Es spiele eine grosse Rolle, wie man mental mit der Kälte umgehe, sagt Hohenauer. Der Kortex, das Areal im Gehirn, das Kälte interpretiert und verarbeitet, befindet sich direkt über dem limbischen System. «Dort werden unsere Emotionen verarbeitet.» Zwischen den beiden Hirnarealen finde ein permanenter Austausch statt, sagt Hohenauer. Das heisst: Negative Emotionen über die Kälte haben auch einen Effekt auf den Kortex. Und damit beeinflussen sie direkt, wie unser Hirn Kältesignale interpretiert. Hohenauer: «Umgekehrt helfen uns positive Gedanken, Kälte besser auszuhalten.»

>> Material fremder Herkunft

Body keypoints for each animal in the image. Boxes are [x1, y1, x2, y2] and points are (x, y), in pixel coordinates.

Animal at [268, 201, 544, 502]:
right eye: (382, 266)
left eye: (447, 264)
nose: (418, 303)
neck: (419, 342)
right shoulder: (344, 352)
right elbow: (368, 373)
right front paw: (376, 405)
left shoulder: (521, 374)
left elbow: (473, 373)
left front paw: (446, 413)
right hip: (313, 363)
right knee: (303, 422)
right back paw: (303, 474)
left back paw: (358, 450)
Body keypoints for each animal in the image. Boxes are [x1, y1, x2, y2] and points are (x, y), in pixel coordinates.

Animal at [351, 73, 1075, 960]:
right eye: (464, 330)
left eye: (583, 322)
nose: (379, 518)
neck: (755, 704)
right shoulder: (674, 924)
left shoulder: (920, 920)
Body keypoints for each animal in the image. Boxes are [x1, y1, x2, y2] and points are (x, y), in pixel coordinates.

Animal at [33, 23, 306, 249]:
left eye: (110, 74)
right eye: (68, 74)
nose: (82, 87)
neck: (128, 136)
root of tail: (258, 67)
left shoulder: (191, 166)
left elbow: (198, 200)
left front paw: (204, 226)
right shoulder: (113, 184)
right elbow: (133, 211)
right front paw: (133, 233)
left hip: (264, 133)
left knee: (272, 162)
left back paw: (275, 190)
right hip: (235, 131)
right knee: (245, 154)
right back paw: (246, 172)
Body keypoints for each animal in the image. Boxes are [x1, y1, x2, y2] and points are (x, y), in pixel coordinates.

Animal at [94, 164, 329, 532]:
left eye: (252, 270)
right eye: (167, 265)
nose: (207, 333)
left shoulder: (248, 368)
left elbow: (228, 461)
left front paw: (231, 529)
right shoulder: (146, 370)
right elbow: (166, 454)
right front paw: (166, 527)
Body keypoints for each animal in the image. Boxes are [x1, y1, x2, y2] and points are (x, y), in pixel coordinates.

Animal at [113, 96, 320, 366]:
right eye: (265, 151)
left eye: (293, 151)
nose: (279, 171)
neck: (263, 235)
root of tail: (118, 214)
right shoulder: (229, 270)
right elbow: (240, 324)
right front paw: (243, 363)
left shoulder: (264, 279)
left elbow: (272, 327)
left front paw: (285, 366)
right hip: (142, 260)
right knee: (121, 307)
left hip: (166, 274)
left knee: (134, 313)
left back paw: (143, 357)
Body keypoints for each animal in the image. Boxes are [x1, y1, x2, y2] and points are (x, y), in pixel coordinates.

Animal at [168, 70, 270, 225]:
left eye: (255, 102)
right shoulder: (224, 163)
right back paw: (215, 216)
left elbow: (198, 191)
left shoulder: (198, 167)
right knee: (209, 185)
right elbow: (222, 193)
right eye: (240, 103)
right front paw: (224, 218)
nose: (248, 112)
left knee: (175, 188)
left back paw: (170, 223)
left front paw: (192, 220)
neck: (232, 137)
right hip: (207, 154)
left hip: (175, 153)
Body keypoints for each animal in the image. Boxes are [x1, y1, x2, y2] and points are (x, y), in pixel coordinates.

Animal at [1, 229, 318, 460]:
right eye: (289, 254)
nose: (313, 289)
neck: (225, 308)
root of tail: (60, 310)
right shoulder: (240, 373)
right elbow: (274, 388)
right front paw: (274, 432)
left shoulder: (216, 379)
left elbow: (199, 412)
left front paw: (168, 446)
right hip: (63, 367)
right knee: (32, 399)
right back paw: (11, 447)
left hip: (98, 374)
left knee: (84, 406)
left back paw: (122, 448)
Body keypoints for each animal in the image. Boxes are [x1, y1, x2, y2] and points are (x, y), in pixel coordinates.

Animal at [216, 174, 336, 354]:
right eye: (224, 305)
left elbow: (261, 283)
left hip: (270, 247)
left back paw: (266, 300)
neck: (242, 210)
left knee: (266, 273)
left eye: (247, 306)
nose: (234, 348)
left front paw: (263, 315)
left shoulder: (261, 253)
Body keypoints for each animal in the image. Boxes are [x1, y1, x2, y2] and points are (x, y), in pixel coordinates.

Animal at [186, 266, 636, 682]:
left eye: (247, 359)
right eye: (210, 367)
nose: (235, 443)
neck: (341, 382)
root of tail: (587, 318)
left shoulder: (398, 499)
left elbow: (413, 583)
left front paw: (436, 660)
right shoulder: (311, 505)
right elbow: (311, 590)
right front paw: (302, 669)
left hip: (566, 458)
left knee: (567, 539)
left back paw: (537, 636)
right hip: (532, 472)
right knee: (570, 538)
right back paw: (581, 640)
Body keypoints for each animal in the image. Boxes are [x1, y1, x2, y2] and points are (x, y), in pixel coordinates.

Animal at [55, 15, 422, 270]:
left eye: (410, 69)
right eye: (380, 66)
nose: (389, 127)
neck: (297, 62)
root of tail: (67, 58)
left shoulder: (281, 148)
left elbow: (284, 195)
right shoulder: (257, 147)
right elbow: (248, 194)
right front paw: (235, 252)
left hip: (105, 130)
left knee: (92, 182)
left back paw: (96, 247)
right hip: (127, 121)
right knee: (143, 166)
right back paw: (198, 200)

Werde ich durch Kältetoleranz im Winter seltener krank?
«Es gibt Hinweise, dass Menschen, die sich an Kälte gewöhnt haben, sich weniger oft krank fühlen», sagt Hohenauer. Die Forschung deute immer mehr darauf hin, dass bei ausreichender Kältegewöhnung die Entzündungsreaktionen als Folge einer Krankheit weniger stark ausfallen. «Kälteresistente Menschen spüren vermutlich einen grippalen Infekt weniger und fühlen sich darum schneller wieder fit», sagt der Experte. Ausserdem fördere eine regelmässige Kälteexposition die Ausschüttung von Glückshormonen wie Endorphin, Serotonin und Dopamin. «Das trägt dazu bei, dass sich die Menschen besser fühlen.»